I have been collecting t-shirts from modern art museums for a while and of course had to stop in. The museums in Edinburgh are free so you can visit as many or little as you want. After passing the iron man half submerged in the sidewalk and seeing the "Everything's Going to Be Alright" message in neon over the entrance, I had a good feeling about it.

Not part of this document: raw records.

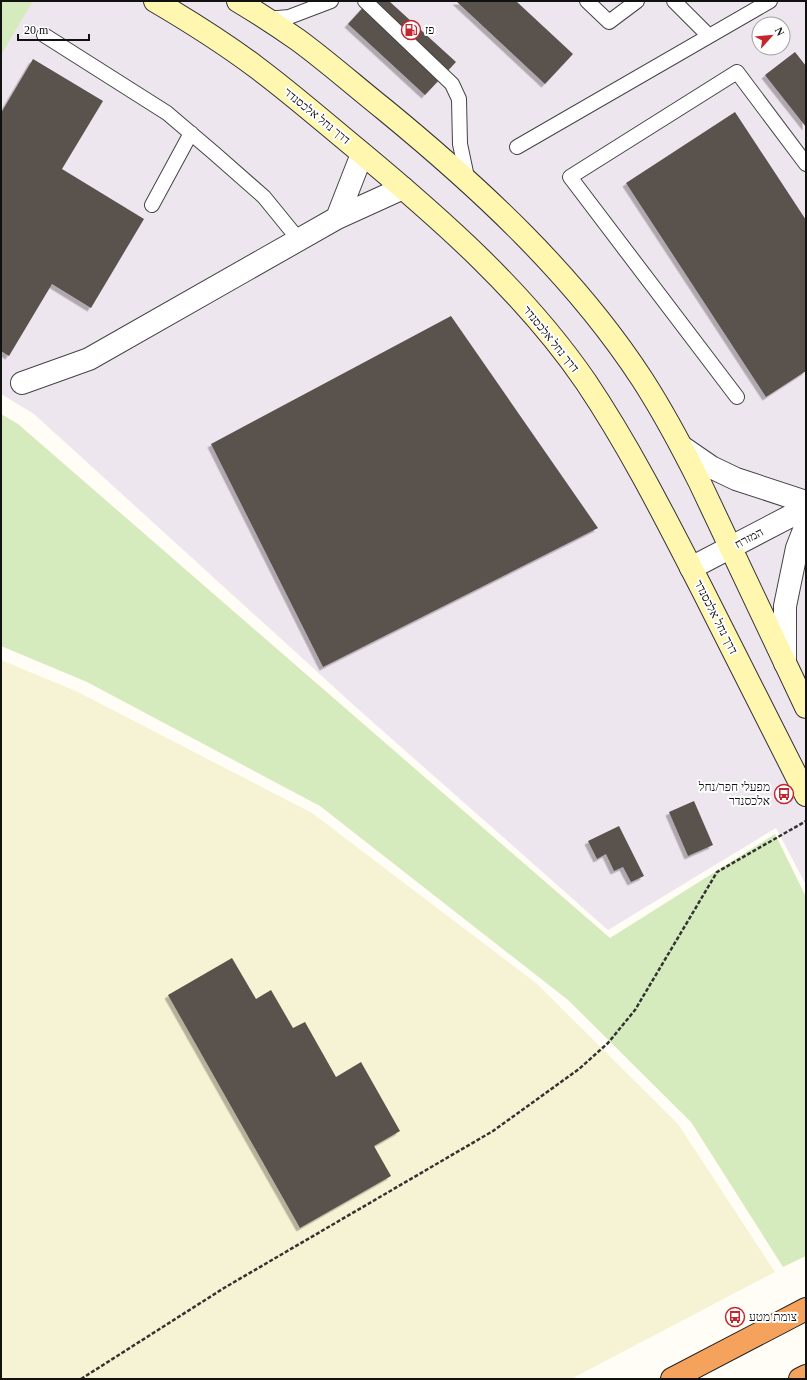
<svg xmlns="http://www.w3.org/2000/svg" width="807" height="1380" viewBox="0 0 807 1380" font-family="'Times New Roman',Heebo,serif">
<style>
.industrial{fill:#eee6ef;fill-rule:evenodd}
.farmland{fill:#f6f3d4}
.green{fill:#d5ebbd}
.building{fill:#5a524d;filter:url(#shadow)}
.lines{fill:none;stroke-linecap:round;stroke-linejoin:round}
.lane-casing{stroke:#444;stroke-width:16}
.street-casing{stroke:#444;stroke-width:24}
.secondary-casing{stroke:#333;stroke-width:24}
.highway-casing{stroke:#222;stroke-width:24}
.path{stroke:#333;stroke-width:2.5;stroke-dasharray:4 2;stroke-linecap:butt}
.lane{stroke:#fff;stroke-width:14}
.street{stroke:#fff;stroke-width:22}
.secondary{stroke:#fff6b0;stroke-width:22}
.highway{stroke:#f5a25d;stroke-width:22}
.labels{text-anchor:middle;stroke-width:4;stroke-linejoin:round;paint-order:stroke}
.poi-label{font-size:12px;fill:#111;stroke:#fff;text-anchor:start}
.street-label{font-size:12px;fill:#111;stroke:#fff}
</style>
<defs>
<filter id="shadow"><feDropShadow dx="-3.5" dy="3.5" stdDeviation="0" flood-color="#0004"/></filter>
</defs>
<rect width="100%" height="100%" fill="#fffdf5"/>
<path class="industrial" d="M1 1H806V885L776 828 608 930 358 709 34 414 1 394ZM759 24H783V48H759Z"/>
<path class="farmland" d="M1 660 78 692 312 813 536 983 678 1124 775 1272 571 1379H1Z"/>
<path class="green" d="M1 1H33L1 55Z
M1 414 18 424 610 938 775 834 806 897V1256L783 1267 691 1122 568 1000 320 806 87 682 1 646Z"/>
<path class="building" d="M369 1H389L456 62 425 95 348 24Z
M456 1H516L573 54 545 84Z
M795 52 806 66V127L765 75Z
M33 59 103 101 62 169 144 219 91 308 52 284 9 356 1 351V113Z
M735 112 806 220V371L766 397 626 183Z
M451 316 598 528 323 667 211 444Z
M694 801 713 845 688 856 669 812Z
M619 826 644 876 631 882 623 867 614 871 606 854 597 859 588 841Z
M232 958 256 999 271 990 293 1028 305 1022 336 1077 361 1062 400 1131 374 1146 391 1176 300 1228 168 995Z"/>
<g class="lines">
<defs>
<path id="lane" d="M365 1 452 84 459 99 460 144 468 182
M587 1 609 22 637 1
M674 1 709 36
M266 19 289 17 331 1
M44 35 167 113 214 153 264 197 299 240
M517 147 770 1
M152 205 191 133
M737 397 570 177 737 72 806 164"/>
<path id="street" d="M337 218 362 154
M22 383 89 359 337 218 403 188
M682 447 711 467 736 479 806 502
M691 568 806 508
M785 663V606L797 548 806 525"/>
<path id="secondary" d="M155 1C189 21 224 43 256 67 291 93 324 122 358 150 441 219 524 292 586 382 631 449 667 521 704 593 738 660 772 728 806 795
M238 1C258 13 278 26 298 40 328 62 356 87 385 110 480 188 574 275 642 379 664 413 682 447 700 483L806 707"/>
<path id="highway" d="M672 1379 806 1309
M800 1379 806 1376"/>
</defs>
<use href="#lane" class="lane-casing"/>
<use href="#street" class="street-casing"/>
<use href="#secondary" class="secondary-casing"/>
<use href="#highway" class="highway-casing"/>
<path class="path" d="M81 1379 224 1288 493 1131 579 1069 608 1043 635 1010 717 872 806 821"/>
<use href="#lane" class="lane"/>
<use href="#street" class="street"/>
<use href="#secondary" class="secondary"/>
<use href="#highway" class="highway"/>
</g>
<defs>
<symbol id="fuel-ring" viewBox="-11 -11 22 22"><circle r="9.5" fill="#fff" stroke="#c4262e" stroke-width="1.5"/><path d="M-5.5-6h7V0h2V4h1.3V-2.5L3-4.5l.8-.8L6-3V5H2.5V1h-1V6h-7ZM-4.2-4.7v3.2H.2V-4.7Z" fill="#c4262e"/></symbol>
<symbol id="bus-ring" viewBox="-11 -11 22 22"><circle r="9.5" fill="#fff" stroke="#c4262e" stroke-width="1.5"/><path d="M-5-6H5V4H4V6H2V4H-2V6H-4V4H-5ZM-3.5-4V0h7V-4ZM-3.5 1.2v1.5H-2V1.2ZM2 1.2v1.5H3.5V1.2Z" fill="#c4262e"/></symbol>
</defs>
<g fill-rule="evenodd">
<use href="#fuel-ring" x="400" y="19" width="22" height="22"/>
<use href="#bus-ring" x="773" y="783" width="22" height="22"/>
<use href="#bus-ring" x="724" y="1306" width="22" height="22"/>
</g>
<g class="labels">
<g class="poi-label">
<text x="425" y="34">פז</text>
<text x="770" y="791" text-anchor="end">מפעלי חפר/נחל<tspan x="770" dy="14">אלכסנדר</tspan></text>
<text x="749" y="1321">צומת מטע</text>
</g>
<g class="street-label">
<text transform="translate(317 116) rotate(39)" y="4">דרך נחל אלכסנדר</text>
<text transform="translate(551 339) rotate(51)" y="4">דרך נחל אלכסנדר</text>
<text transform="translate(749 538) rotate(-28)" y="4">המזרח</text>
<text transform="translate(716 617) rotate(63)" y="4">דרך נחל אלכסנדר</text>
</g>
</g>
<rect width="807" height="1380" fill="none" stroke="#111111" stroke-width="4"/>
<g transform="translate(771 36) rotate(63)"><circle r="19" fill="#ffffff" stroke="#a0a0a0"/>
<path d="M0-3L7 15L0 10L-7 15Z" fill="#c4262e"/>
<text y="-6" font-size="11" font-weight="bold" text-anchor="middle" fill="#111111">N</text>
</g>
<path d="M18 34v6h71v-6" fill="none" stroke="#111111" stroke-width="2"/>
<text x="24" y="34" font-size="12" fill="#111111" stroke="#ffffff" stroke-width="3" paint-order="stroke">20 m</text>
</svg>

The thing I love about modern art is it has the tendency to bring out my worst cases of the giggles. Such as being doubled over at the MOMA in NYC after viewing the exquisite piece which appeared in every sense to be a canvas painted white. I know it's low-brow to snigger and not even try to understand the emptiness of life that the artist was trying to convey... at least I think that's what he meant. It could have been a portrait of his mother for all I know. Frankly I just always felt slightly annoyed that I didn't think of it before he did so I'd have a piece in MOMA and could call myself
an "artist."


Going into Edinburgh's version of MOMA we weren't disappointed. Our favorite by far was the clear shower curtains that had been melted together and hung from the ceiling and painted with what looked like pepto bismol and toothpaste with candy and bathroom materials stuck to the bottom... this piece filled a 30 foot long room and gave us hours of laughter. Art can truly move people. Maybe not in the way the artist intended, but any reaction is a good one, right? Ok, so the staff of the museum was not amused with our reaction but hey I can't believe we were the first to fall out over that one.

Though we visited the areas more "on the bea
ten path" like Edinburgh Castle and the Royal Mile, our time spent wandering Dean gave us the chance to see the other side of Edinburgh. I will have to blame those confused city streets for making it impossible for me to drive and possible to meet our lovely taxi driver with his great suggestion.